To abstractly explain ink cure, I am stating 'principles' to cement rules in peoples minds - especially when they are not measuring the shirt temperature as the ink cures.

If I calibrate my oven or dryer to heat the printed shirt to a maximum of 320˚F I don't understand how it is _impossible_ to sustain that temperature. 

If you calibrate your oven or dryer to heat the cabinet so shirts can go to 500˚F, you have to become an expert at timing exactly how long you can afford to allow the shirt to stay in the cabinet, before the shirt starts to smoke & burn.



JeridHill said:


> Most dryers I know are well over in order for the ink to reach the number needed.
> 
> So even though what you are saying is correct about it staying at 320˚, in all likely purposes, it won't stay at 320˚ if you let it set for 15 seconds or 60+ minutes because the drying units are rated at much higher temperatures.
> 
> ...


My point is that using high heat is tricky because you can damage the print if you expose the shirt too long. You can hurt yourself with a chain saw if you keep cutting down toward youronce the log is cut in two. 

If you over heat the shirt because you're in a hurry or your budget made you buy an oven that wasn't good enough to handle as many shirts per hour as you would like I understand how you think my abstract principles about PVC resin inks are impossible.

And yes, I do admit that there are many plastisols that will discolor (turn brown) & brittle, after 10 or 20 minutes at only 320F, but there are many that won't react and get brittle with long cure times.


----------



## tlbays (Apr 9, 2008)

Hi all

I'm relatively new to these boards, but I've noticed that many posters use a surprising variety of heat sources and methods to cure shirts.
Screen policing this variable and its variables will make a respondent dizzy without a complete laundry list of all aspects of their "curing system".

Speaking of laundry lists, I couldn't help notice Erin commending Cornerstone's wash test.

Despite the import of theory, even Union Ink suggests it as the ultimate verfication, regardless of controls even they put forth:

(Reprinted from the "Article" section of their website; courtesy of Union Ink Company) 

*Important Curing Tips*

White ink requires the longest cure time of any standard color. Light ink colors require longer curing periods than dark colors. Thick ink layers require longer curing periods than thin layers.
Glitter, shimmer, reflectivem, and metallic inks require longer curing periods because the pigments used in these inks tend to reflect infrared radiation (heat).
Prints (both on paper and garments) should be cured within a minute of printing. If you delay curing, the plasticizer in the ink may start to leach out of the ink into the substrate. This will look like an oily margin around the print.
Temperature tapes are not exact. They can vary as much as 10-20º F (5-10º C) and should be used only as a guide. The definitive test is how well the print launders.
Dryer temperatures can vary greatly with just minor changes in belt speed, garment loading, room temperature, air movement, or fluctuations in incoming voltage.
Happy trails!


----------



## JeridHill (Feb 8, 2006)

RichardGreaves said:


> If I calibrate my oven or dryer to heat the printed shirt to a maximum of 320˚F I don't understand how it is _impossible_ to sustain that temperature.

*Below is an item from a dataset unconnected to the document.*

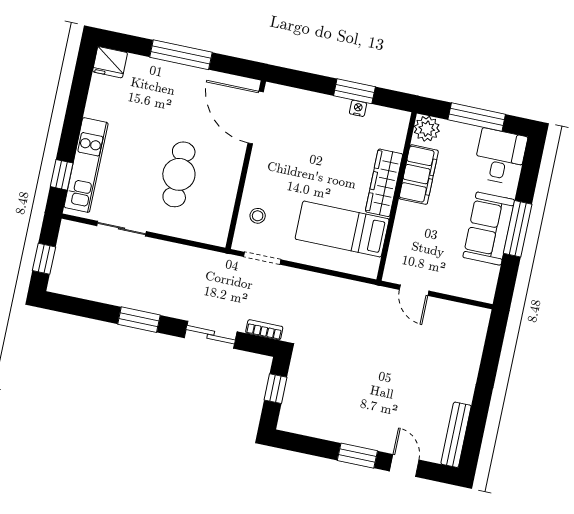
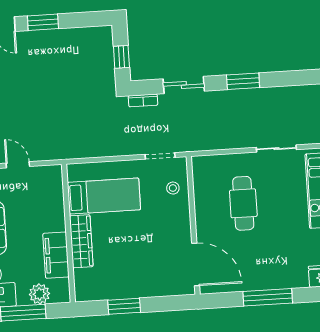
nightstand: (358, 108) -> (118, 294), removed
plant: (427, 129) -> (39, 294), moved
door: (414, 290) -> (18, 165), moved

I believe I was speaking more of off the shelf flash units and dryers where people buy them, install them, use them. Never calibrating.

Obviously if you calibrate it to 320˚ and never more, then it can't go higher than the heat set. That being said, I know of so many screen printers that are using a flash unit to cure their shirts. I don't recommend that, but if someone is on a budget, then do it on a cart away from the press. To my knowledge, most flash units can't be calibrated (at least easily) to maintain a certain heat limit. Maybe they can, I don't know for sure. If so, then I believe it should come standard as a feature.


----------



## jmlampert23 (Nov 7, 2008)

Pwear said:


> Yes actually, it does. The chemical reaction that occurs when the ink cures, occurs at 320 degrees (or so, depending on the ink). Once it reaches that temperature through and through, the ink is cured. Leaving it there for 10 extra seconds is not going to cure it more.


 
that is 100% true but you are not going to get it up to 320 all the way through the ink with out letting it dwell in the dryer for a little bit of time. that is why you have a dryer belt with a speed control


----------



## JeridHill (Feb 8, 2006)

jmlampert23 said:


> that is 100% true but you are not going to get it up to 320 all the way through the ink with out letting it dwell in the dryer for a little bit of time. that is why you have a dryer belt with a speed control


This is true with white ink more so because it's thicker. If you are printing basic prints, the ink isn't thick enough to worry about it. But white ink, to get a good lay down, you flash and print over top of the ink. The more layers of ink you have, this is more of an issue.


----------



## Pwear (Mar 7, 2008)

jmlampert23 said:


> that is 100% true but you are not going to get it up to 320 all the way through the ink with out letting it dwell in the dryer for a little bit of time. that is why you have a dryer belt with a speed control


True, true.


----------